§ Exercise materials:
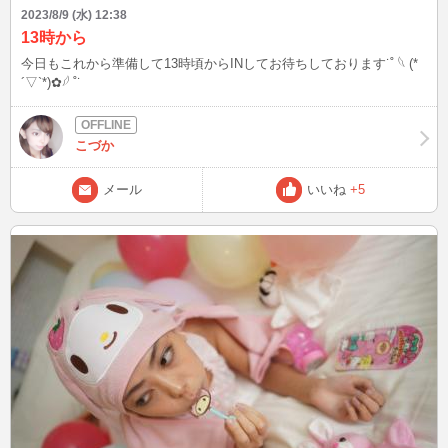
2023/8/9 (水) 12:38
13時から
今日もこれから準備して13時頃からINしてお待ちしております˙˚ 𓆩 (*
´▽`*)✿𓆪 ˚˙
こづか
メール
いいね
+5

...

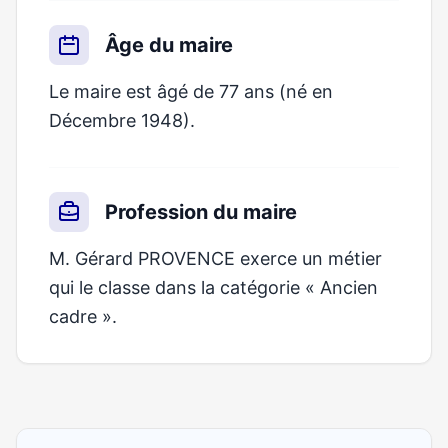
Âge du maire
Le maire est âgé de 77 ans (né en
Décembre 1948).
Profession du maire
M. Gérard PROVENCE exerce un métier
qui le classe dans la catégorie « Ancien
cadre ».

§ Exercise: Find each line in the records that contains the word "maire" and copy those lines.

§ Response to the task:
Âge du maire
Le maire est âgé de 77 ans (né en
Profession du maire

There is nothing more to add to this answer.